After millions of deaths and hundreds of refugees in a civil war that lasted a quarter of a century, Angola has now known peace for over a decade – and is one of the fastest growing economies in the world.

The number of armed conflicts in Africa has fallen from over 30 at the end of the Cold War to around a dozen today. Over the same period, the number of successful coups fell by two-thirds.

Chad is now in peace – after four civil wars – as are many, many other long- and short-term conflict zones: Ethiopia, Mozambique, Eritrea, Liberia, Rwanda, Burundi, Sierra Leone, South Africa, Kenya … Even Congo, Somalia and Sudan are much less violent than they used to be.

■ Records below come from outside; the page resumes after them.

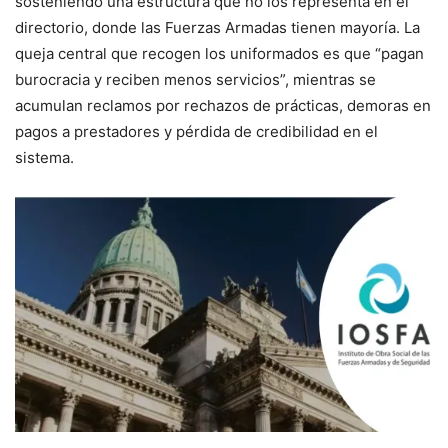
sosteniendo una estructura que no los representa en el
directorio, donde las Fuerzas Armadas tienen mayoría. La
queja central que recogen los uniformados es que “pagan
burocracia y reciben menos servicios”, mientras se
acumulan reclamos por rechazos de prácticas, demoras en
pagos a prestadores y pérdida de credibilidad en el
sistema.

Like Angola, Sierra Leone has been at peace for a decade, after an 11-year civil war that killed at least 50 000 people. Today, violence is rare: fewer than a hundred people out of 7-million are murdered in a year – a fifth of the rate in New York.

Believe the hype

As Ernst & Young’s eye-opening African attractiveness survey found, those who do believe in Africa’s future are those who do business here. Those who don’t, don’t.

“Sceptics retort that Africa has seen false dawns before,” The Economist writes. “They fear that foreign investors will exploit locals and that the continent will be ‘not lifted but looted’.”

But there is no doubt that the fundamentals are in place not only for current growth, but increasing and stabilised prosperity in the future.

The Economist:

The biggest reason to be hopeful is that it takes time for results from past investment to come through, and many such benefits have yet to materialise. Billions have already been put into roads and schools over the past decade; the tech revolution has only just reached the more remote corners of the continent; plenty of new oilfields and gold mines have been tapped but are not yet producing revenues.

In late 2012, the influential Institute for International Finance, after noting high levels of interest in Africa among its members – over 450 of the world’s biggest banks and financial institutions – released its report on sub-Saharan Africa. It had crunched the numbers, looked at real conditions on the ground, and reached a conclusion: Africa’s rising is no false dawn. It’s the real thing.

“After emerging Asia, Africa is the fastest-growing region in today’s world,” said George Abed, head of the institute’s Africa and Middle East division.

“Many countries on the African continent have achieved great progress in stabilizing their economies and consolidating their rates of growth. What is remarkable about this outcome is that it has been achieved during a period of unprecedented global financial turbulence. There are challenges ahead for Africa, but the trend of solid growth of the past decade looks sustainable over the medium term.”